Researchers at the University of Warwick have developed a new understanding of how liquids evaporate into vapour, pointing to potential applications for engineering design.
The team, supported by the Engineering and Physical Sciences Research Council (EPSRC) and the Leverhulme Trust, say they have developed a theory which means they can predict the lifespan of liquid droplets.
Being able to do so could open up new opportunities in both natural and industrial settings where the lifespan of droplets will impact on the behaviour and efficiency of processes.
Current theories state that the droplet's diameter-squared decreases in proportion to time (classical law); however, this period only accounts for a small portion of the drop's evolution.

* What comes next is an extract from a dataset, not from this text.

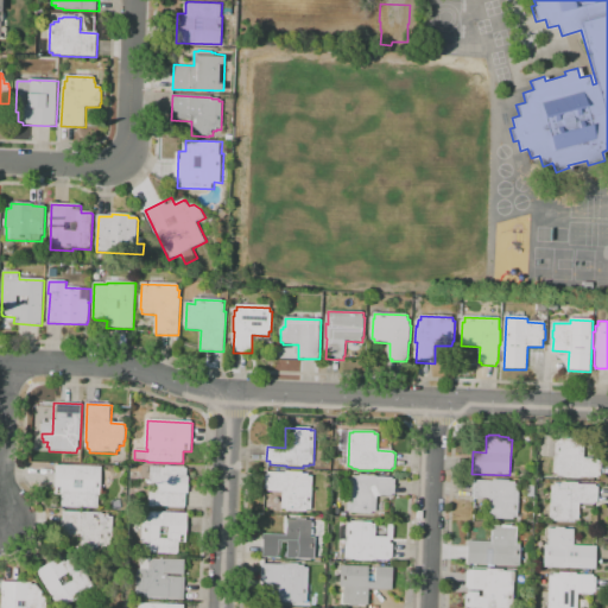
[(556,474),(556,458),(550,457),(551,439),(586,441),(584,460),(599,460),(599,461),(602,462),(602,476),(599,476),(599,479),(581,477),(581,479),(565,479),(565,476),(559,476),(559,474),(556,474)]
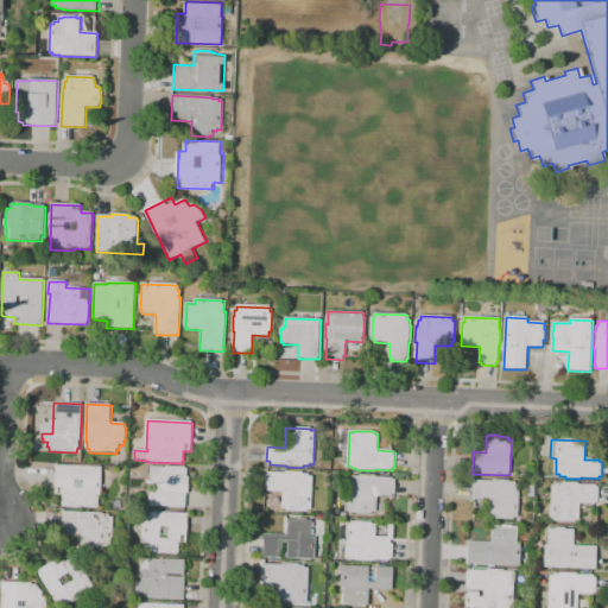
[(56,495),(57,466),(102,468),(101,496),(100,496),(99,510),(63,507),(64,506),(63,506),(63,495),(56,495)]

As the diameter approaches the unobservable micro- and nano-scale, molecular dynamics have to be used as virtual experiments and these show a crossover to a new behaviour, with the diameter now reducing in proportion to time (nano-scale law).
Research at Warwick has shown that this behaviour occurs due to complex physics in the vapour flow, which can result in jumps in temperature across just a few molecules as large as 40 degrees. This behaviour is counter-intuitive to our daily experiences (on the macroscale), where we are used to temperatures changing relatively gradually, but must be accounted for to accurately predict the final stages of an evaporating drop's life.
Prof Duncan Lockerby from the School of Engineering at the University of Warwick said: "The main achievement here is the theory's ability to quickly predict the drop's lifetime and create a modelling framework that maintains accuracy from typical engineering scales down to cutting-edge nanoscale applications."
Dr. James Sprittles from the Mathematics Institute at the University of Warwick said: "It is fascinating that intuition based on everyday observations are a hindrance when attempting to understand nanoscale flows, so that, as in this research, one has to lean on theory to enlighten us."